EXTRACTED RECORDS ::
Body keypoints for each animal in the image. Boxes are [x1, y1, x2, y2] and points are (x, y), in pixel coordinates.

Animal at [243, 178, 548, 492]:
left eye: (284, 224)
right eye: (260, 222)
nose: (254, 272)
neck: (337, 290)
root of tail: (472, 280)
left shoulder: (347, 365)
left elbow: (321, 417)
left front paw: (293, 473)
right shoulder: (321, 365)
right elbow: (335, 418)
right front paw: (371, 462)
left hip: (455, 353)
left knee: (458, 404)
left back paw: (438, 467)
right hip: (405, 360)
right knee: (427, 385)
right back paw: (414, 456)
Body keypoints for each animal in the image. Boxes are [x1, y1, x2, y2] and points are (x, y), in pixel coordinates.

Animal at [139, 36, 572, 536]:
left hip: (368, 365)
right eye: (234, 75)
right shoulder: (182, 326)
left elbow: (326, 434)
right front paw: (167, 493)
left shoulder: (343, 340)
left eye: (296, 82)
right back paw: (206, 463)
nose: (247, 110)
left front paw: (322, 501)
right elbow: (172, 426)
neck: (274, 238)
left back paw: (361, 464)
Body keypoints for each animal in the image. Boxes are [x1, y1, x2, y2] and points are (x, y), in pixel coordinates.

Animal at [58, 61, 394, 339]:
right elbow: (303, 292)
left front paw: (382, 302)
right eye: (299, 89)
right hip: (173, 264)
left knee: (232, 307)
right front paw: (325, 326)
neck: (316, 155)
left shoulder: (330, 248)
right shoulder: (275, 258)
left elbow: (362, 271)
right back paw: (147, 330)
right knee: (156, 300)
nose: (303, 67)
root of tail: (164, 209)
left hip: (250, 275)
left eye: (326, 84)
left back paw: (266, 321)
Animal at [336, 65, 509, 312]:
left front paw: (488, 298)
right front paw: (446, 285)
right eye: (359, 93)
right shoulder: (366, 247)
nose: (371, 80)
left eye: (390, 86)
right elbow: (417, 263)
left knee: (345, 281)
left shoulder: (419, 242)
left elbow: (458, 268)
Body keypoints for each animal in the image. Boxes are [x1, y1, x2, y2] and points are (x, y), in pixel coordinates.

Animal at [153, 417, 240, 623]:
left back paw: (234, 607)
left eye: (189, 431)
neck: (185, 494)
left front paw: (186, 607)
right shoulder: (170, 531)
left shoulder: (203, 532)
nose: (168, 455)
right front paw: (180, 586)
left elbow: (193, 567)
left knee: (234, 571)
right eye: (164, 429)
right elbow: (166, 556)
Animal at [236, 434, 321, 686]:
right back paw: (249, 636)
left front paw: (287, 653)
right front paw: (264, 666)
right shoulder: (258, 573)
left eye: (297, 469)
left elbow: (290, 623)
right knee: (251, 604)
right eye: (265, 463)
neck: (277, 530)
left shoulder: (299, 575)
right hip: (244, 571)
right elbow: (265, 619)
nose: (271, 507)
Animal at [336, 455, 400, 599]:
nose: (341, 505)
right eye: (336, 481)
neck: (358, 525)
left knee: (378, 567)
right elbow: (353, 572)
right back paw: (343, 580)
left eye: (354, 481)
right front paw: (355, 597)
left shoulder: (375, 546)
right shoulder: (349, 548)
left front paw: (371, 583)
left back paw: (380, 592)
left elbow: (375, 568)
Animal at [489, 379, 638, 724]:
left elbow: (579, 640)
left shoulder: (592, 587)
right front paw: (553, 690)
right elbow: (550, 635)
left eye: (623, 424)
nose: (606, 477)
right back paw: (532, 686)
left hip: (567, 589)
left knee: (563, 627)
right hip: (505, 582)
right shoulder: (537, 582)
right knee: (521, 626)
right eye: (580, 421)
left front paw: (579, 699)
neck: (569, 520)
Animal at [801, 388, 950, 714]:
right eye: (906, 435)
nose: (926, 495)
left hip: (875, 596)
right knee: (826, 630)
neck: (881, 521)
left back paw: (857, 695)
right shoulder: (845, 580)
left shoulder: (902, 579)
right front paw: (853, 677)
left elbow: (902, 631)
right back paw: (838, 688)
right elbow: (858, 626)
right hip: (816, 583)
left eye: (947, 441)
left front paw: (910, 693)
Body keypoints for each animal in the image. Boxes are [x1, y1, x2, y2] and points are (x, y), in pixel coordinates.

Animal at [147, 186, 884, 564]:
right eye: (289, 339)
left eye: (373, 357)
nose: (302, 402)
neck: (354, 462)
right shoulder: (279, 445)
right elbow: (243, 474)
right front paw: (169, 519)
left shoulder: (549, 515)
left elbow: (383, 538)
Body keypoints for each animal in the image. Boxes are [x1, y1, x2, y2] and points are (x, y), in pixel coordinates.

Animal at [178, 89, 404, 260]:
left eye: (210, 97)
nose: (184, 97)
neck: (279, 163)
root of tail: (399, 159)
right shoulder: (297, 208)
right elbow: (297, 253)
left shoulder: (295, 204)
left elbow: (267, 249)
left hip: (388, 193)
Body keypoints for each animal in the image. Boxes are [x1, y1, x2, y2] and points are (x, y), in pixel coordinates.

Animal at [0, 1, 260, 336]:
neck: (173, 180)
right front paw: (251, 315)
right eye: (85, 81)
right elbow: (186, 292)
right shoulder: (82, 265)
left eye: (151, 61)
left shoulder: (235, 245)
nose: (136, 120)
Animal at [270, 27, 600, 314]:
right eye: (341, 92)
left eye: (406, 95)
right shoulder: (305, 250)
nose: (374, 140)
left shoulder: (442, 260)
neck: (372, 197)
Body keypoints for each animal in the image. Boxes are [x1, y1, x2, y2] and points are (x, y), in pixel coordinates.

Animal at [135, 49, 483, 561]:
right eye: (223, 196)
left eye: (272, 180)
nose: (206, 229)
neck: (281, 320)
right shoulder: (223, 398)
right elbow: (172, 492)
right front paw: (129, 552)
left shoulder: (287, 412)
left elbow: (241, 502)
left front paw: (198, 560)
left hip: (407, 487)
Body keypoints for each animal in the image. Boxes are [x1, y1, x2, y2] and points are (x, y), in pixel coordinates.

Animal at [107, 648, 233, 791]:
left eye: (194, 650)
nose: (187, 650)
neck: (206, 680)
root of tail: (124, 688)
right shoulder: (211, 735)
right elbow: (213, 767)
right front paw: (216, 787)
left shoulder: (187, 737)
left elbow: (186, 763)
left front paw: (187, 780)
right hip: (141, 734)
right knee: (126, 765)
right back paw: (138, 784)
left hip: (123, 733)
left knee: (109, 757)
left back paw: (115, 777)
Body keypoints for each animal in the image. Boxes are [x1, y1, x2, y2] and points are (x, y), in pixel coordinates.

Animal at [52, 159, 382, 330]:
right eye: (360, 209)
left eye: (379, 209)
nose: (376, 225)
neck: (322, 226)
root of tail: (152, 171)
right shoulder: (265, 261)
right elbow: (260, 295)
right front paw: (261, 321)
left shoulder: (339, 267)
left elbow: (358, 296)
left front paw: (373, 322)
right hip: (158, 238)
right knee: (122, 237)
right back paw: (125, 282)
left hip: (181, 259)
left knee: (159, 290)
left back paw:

WHAT YOU WILL DO ::
In the listing above, find the line containing "right eye: (341, 92)" and the line containing "left hip: (407, 487)", then quote both, plus every line between them, exactly as written.

TASK SOLUTION ::
right eye: (341, 92)
left eye: (406, 95)
right shoulder: (305, 250)
nose: (374, 140)
left shoulder: (442, 260)
neck: (372, 197)
Body keypoints for each animal in the image. Boxes are [x1, y1, x2, y2] and points are (x, y), in pixel coordinates.

Animal at [135, 49, 483, 561]:
right eye: (223, 196)
left eye: (272, 180)
nose: (206, 229)
neck: (281, 320)
right shoulder: (223, 398)
right elbow: (172, 492)
right front paw: (129, 552)
left shoulder: (287, 412)
left elbow: (241, 502)
left front paw: (198, 560)
left hip: (407, 487)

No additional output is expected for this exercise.